We now urge you to continue the fight by co-sponsoring the Holocaust Insurance Accountability Act of 2007. This would require insurance companies to disclose Holocaust era policy information and permit survivors and heirs access to the federal courts to recover funds on unpaid policies. It is also imperative that you ask your caucus leaders to expedite its favorable consideration because time is not on the side of those who should receive this relief in their lifetimes.
Prior legislative efforts in 2001 and 2003 apparently were overcome by the argument that the International Commission for Holocaust Era Insurance Claims - ICHEIC - should be allowed to complete its mission of handling these claims in a non-adversarial setting. However, ICHEIC has completed its initiative and the results, i.e. payment of less than 3% of the insurance policies sold to European Jews at the beginning of WWII, were not satisfactory for survivors and family members of Holocaust victims. Nine years have passed while we waited for ICHEIC to resolve this issue satisfactorily but survivors remain profoundly frustrated and disappointed.

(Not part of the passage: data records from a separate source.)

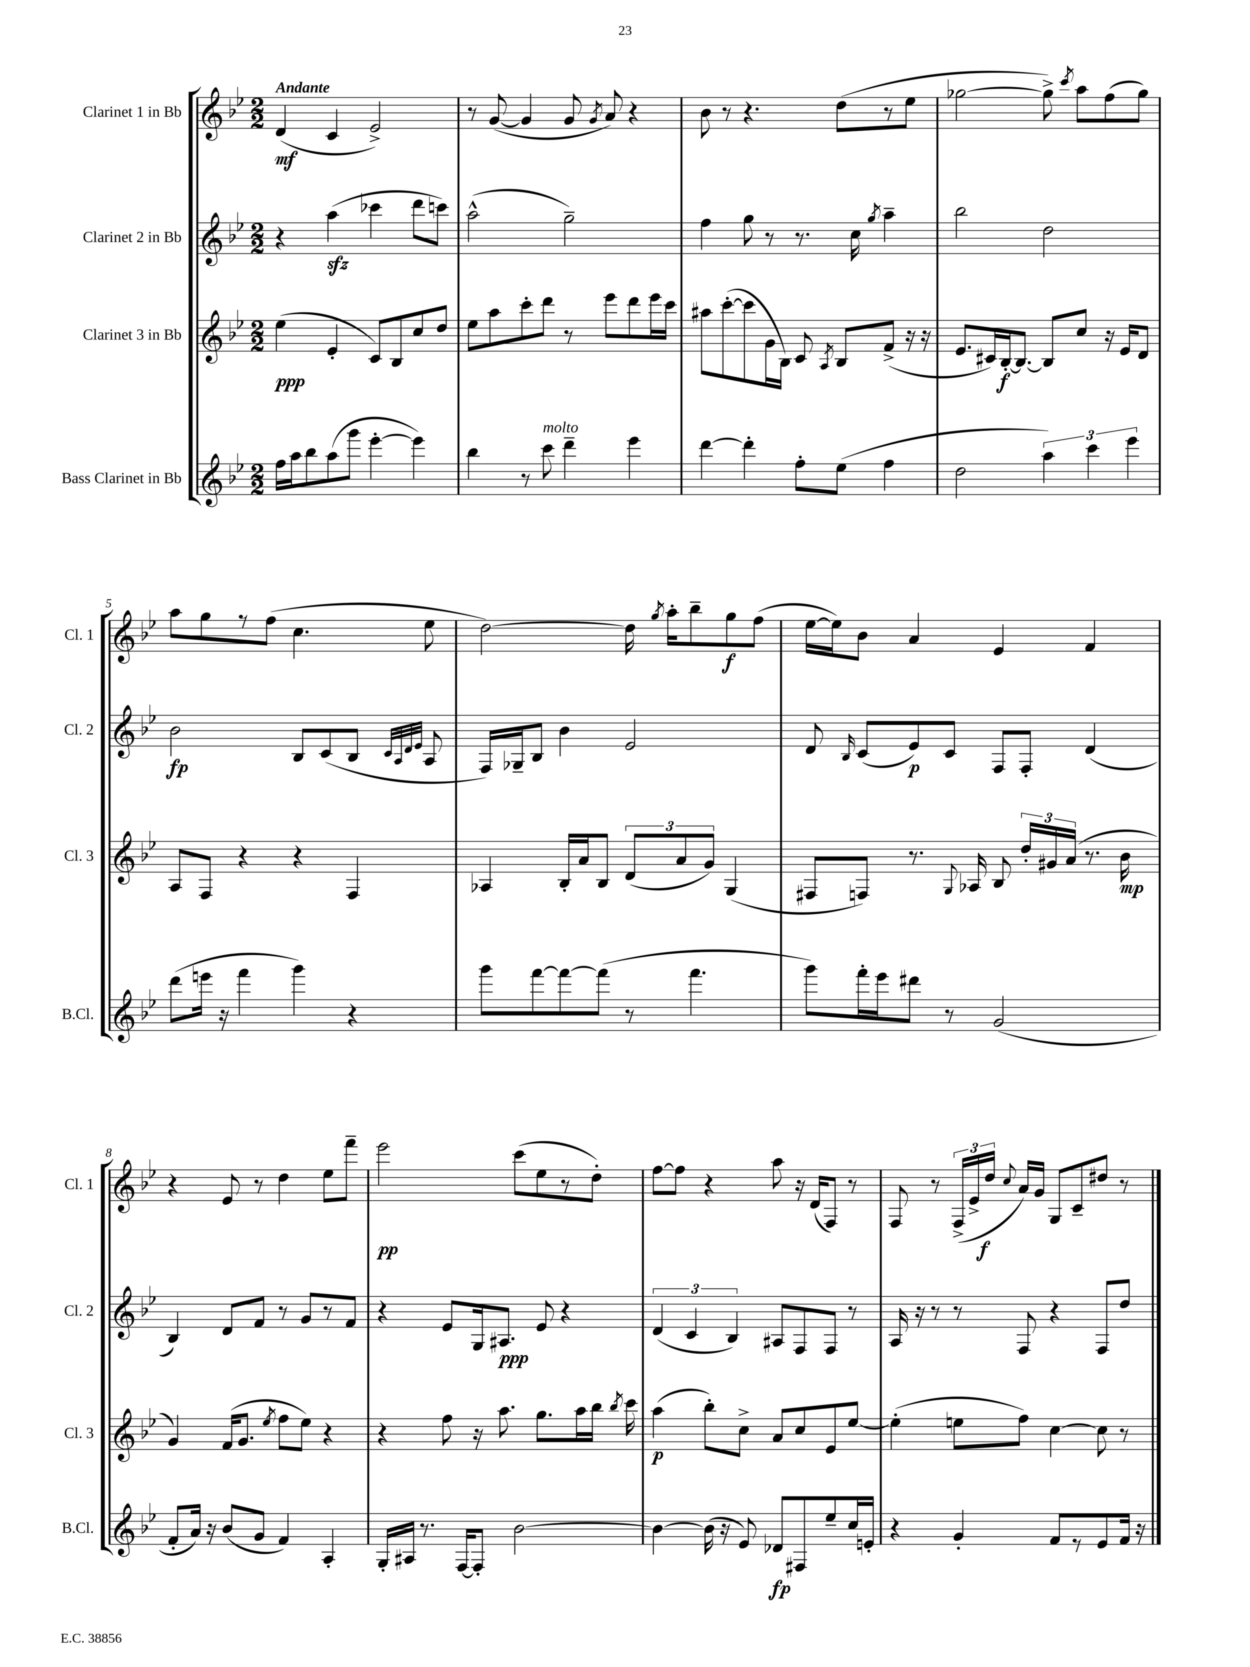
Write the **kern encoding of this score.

**kern	**dynam	**kern	**dynam	**kern	**dynam	**kern	**dynam
*part4	*part4	*part3	*part3	*part2	*part2	*part1	*part1
*staff4	*staff4	*staff3	*staff3	*staff2	*staff2	*staff1	*staff1
*I"Bass Clarinet in Bb	*	*I"Clarinet 3 in Bb	*	*I"Clarinet 2 in Bb	*	*I"Clarinet 1 in Bb	*
*I'B.Cl.	*	*I'Cl. 3	*	*I'Cl. 2	*	*I'Cl. 1	*
*clefG2	*	*clefG2	*	*clefG2	*	*clefG2	*
*k[b-e-]	*	*k[b-e-]	*	*k[b-e-]	*	*k[b-e-]	*
*M2/2	*	*M2/2	*	*M2/2	*	*M2/2	*
=1	=1	=1	=1	=1	=1	=1	=1
!	!	!	!	!	!	!LO:TX:a:B:t=Andante	!
16ff\LL	.	(4ee-\	ppp	4r	.	(4d/	mf
16aa\J	.	.	.	.	.	.	.
8bb-\	.	.	.	.	.	.	.
(8aa\	.	4e-'/	.	(4aazz\	.	4c/	.
8ggg\J	.	.	.	.	.	.	.
[4eee-'\	.	8c/L)	.	4ccc-X\	.	2e-^/)	.
.	.	8B-/	.	.	.	.	.
4eee-\])	.	8cc/	.	8ddd\L	.	.	.
.	.	8dd/J	.	8cccn\J)	.	.	.
=2	=2	=2	=2	=2	=2	=2	=2
4bb-\	.	8ee-\L	.	(2aa^^\	.	8r	.
.	.	8aa\	.	.	.	([8g/	.
8r	.	8ccc'\	.	.	.	4g/]	.
!LO:TX:a:i:t=molto	!	!	!	!	!	!	!
8ccc\	.	8ddd\J	.	.	.	.	.
4ddd~\	.	8r	.	2gg~\)	.	8g/	.
.	.	.	.	.	.	8qg/	.
.	.	8eee-\L	.	.	.	8a/)	.
4eee-\	.	8ddd\	.	.	.	4r	.
.	.	16eee-\L	.	.	.	.	.
.	.	16ccc\JJ	.	.	.	.	.
=3	=3	=3	=3	=3	=3	=3	=3
[4ddd\	.	8aa#X\L	.	4ff\	.	8b-\	.
.	.	([8ccc'\	.	.	.	8r	.
4ddd'\]	.	8ccc\]	.	8gg\	.	4.r	.
.	.	16g\L	.	8r	.	.	.
.	.	16B-\JJ)	.	.	.	.	.
8ff'\L	.	8c/	.	8.r	.	.	.
.	.	8qA/	.	.	.	.	.
(8ee-\J	.	8B-/L	.	.	.	(8dd\L	.
.	.	.	.	16cc\	.	.	.
.	.	.	.	8qgg/	.	.	.
4ff\	.	(8f^/J	.	4aa~\	.	8r	.
.	.	16r	.	.	.	8ee-\J	.
.	.	16r	.	.	.	.	.
=4	=4	=4	=4	=4	=4	=4	=4
2dd\	.	8.e-/L	.	2bb-\	.	[2gg-X\	.
.	.	16c#X/L)	.	.	.	.	.
.	.	[16B-'/J	f	.	.	.	.
.	.	8.B-/J_	.	.	.	.	.
6aa\)	.	8B-/L]	.	2dd\	.	8gg-^\])	.
.	.	.	.	.	.	8qccc/	.
.	.	8cc/J	.	.	.	8aa\L	.
6ccc\	.	.	.	.	.	.	.
.	.	16r	.	.	.	(8ff\	.
.	.	16e-/KL	.	.	.	.	.
6eee-\	.	.	.	.	.	.	.
.	.	8d/J	.	.	.	8gg-\J)	.
!!LO:LB:g=z
=5	=5	=5	=5	=5	=5	=5	=5
(8ddd\L	.	8A/L	.	2b-\	fp	8aa\L	.
16eeen\Jk	.	8F/J	.	.	.	8gg\	.
16r	.	.	.	.	.	.	.
4fff\	.	4r	.	.	.	8r	.
.	.	.	.	.	.	(8ff\J	.
4ggg\)	.	4r	.	8B-/L	.	4.cc\	.
.	.	.	.	(8c/	.	.	.
4r	.	4F/	.	8B-/J	.	.	.
.	.	.	.	32qqc/LLL	.	.	.
.	.	.	.	32qqA/	.	.	.
.	.	.	.	32qqd/	.	.	.
.	.	.	.	32qqe-/JJJ	.	.	.
.	.	.	.	8A/	.	8ee-\	.
=6	=6	=6	=6	=6	=6	=6	=6
8ggg\L	.	4A-X/	.	16F/LL)	.	[2dd\)	.
.	.	.	.	16G-X~/J	.	.	.
[8fff\	.	.	.	8B-/J	.	.	.
8fff\_	.	16B-'/LL	.	4b-\	.	.	.
.	.	16a/J	.	.	.	.	.
(8fff\J]	.	8B-/J	.	.	.	.	.
8r	.	(12d/L	.	2e-/	.	16dd\]	.
.	.	.	.	.	.	8qgg/	.
.	.	.	.	.	.	16aa'\KL	.
.	.	12a/	.	.	.	.	.
4.fff\	.	.	.	.	.	8bb-~\	.
.	.	12g/J)	.	.	.	.	.
.	.	(4G/	.	.	.	8gg\	f
.	.	.	.	.	.	(8ff\J	.
=7	=7	=7	=7	=7	=7	=7	=7
8ggg\L)	.	8F#X/L	.	8d/	.	[16ee-\LL	.
.	.	.	.	.	.	16ee-\J])	.
.	.	.	.	16qqB-/	.	.	.
16fff'\L	.	8Fn/J)	.	(8c/L	.	8b-\J	.
16eee-\J	.	.	.	.	.	.	.
8ddd#X\J	.	8.r	.	8e-/)	p	4a/	.
8r	.	.	.	8c/J	.	.	.
.	.	8qqG/	.	.	.	.	.
.	.	16A-X/	.	.	.	.	.
(2g/	.	8B-/	.	8F/L	.	4e-/	.
.	.	24dd'/LL	.	8F'/J	.	.	.
.	.	24g#X/	.	.	.	.	.
.	.	(24a/JJ	.	.	.	.	.
.	.	8.r	.	(4d/	.	4f/	.
.	.	16b-\	mp	.	.	.	.
!!LO:LB:g=z
=8	=8	=8	=8	=8	=8	=8	=8
8f'/L	.	4g/)	.	4B-/)	.	4r	.
16a/Jk)	.	.	.	.	.	.	.
16r	.	.	.	.	.	.	.
(8b-/L	.	(16f/KL	.	8d/L	.	8e-/	.
.	.	8.g/J	.	.	.	.	.
8g/J	.	.	.	8f/J	.	8r	.
.	.	8qee-/	.	.	.	.	.
4f/)	.	8ff\L	.	8r	.	4dd\	.
.	.	8ee-\J)	.	8g/L	.	.	.
4A'/	.	4r	.	8r	.	8ee-\L	.
.	.	.	.	8f/J	.	8fff~\J	.
=9	=9	=9	=9	=9	=9	=9	=9
16G'/LL	.	4r	.	4r	.	2eee-\	pp
16A#X/JJ	.	.	.	.	.	.	.
8.r	.	.	.	.	.	.	.
.	.	8ff\	.	8e-/L	.	.	.
[16F/KL	.	.	.	.	.	.	.
8F'/J]	.	16r	.	16G/k	.	.	.
.	.	8.aa\	.	8.A#X/J	ppp	.	.
[2b-\	.	.	.	.	.	(8ccc\L	.
.	.	8.gg\L	.	8e-/	.	8ee-\	.
.	.	.	.	4r	.	8r	.
.	.	16aa\L	.	.	.	.	.
.	.	16bb-\JJ	.	.	.	8dd'\J)	.
.	.	8qbb-/	.	.	.	.	.
.	.	16ccc\	.	.	.	.	.
=10	=10	=10	=10	=10	=10	=10	=10
4b-\_	.	(4aa\	p	(6d/	.	[8ff\L	.
.	.	.	.	.	.	8ff\J]	.
.	.	.	.	6c/	.	.	.
(16b-\]	.	8bb-'\L)	.	.	.	4r	.
16r	.	.	.	.	.	.	.
.	.	.	.	6B-/)	.	.	.
8e-/)	.	8cc^\J	.	.	.	.	.
8d-X/L	fp	8a/L	.	8A#X/L	.	8aa\	.
8F#X/	.	8cc/	.	8F/	.	16r	.
.	.	.	.	.	.	(16d/KL	.
8ee-~/	.	8e-/	.	8F/J	.	8F/J)	.
16cc/L	.	[8ee-/J	.	8r	.	8r	.
16en'/JJ	.	.	.	.	.	.	.
=11	=11	=11	=11	=11	=11	=11	=11
4r	.	(4ee-'\]	.	16A/	.	8F/	.
.	.	.	.	16r	.	.	.
.	.	.	.	8r	.	8r	.
4g'/	.	8een\L	.	8r	.	(24F^/LL	.
.	.	.	.	.	.	24e-^/	.
.	.	.	.	.	.	24dd/JJ	f
.	.	.	.	.	.	8qqcc/	.
.	.	8ff\J)	.	8F/	.	16a/LL)	.
.	.	.	.	.	.	16g/JJ	.
8f/L	.	[4cc\	.	4r	.	8G/L	.
8r	.	.	.	.	.	8c~/	.
8e-/	.	8cc\]	.	8F/L	.	8dd#X/J	.
16f/Jk	.	8r	.	8dd/J	.	8r	.
16r	.	.	.	.	.	.	.
==	==	==	==	==	==	==	==
*-	*-	*-	*-	*-	*-	*-	*-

The legislation is necessary because court cases have held that the existence of ICHEIC eliminates Holocaust survivors' and heirs and beneficiaries' rights to sue insurance companies who sold their families policies but failed to compensate them after the war. However, the courts noted that Congress, which has the power to regulate international commerce, and prescribe Federal Court jurisdiction, had not addressed disclosure and restitution of Holocaust victims' insurance policies. This legislation is Congress's response - making it clear that the law of the United States is to require a complete and just accounting of Holocaust era policies and full recovery for survivors and their families.
Survivors were treated with the most extreme form of injustice during the Holocaust. Clearly nothing can compensate them for the enormous losses they suffered. With rare exceptions, most survivors were the sole members of their family to survive that archetypical example of inhumanity. Our parents, grandparents, aunts and uncles purchased the insurance policies at issue in order to protect their families in the event of catastrophe. The legislation would connect survivors and families with their legacies and render a morally necessary statement that those who would profit from atrocity will always be held accountable. Justice should and must finally be served.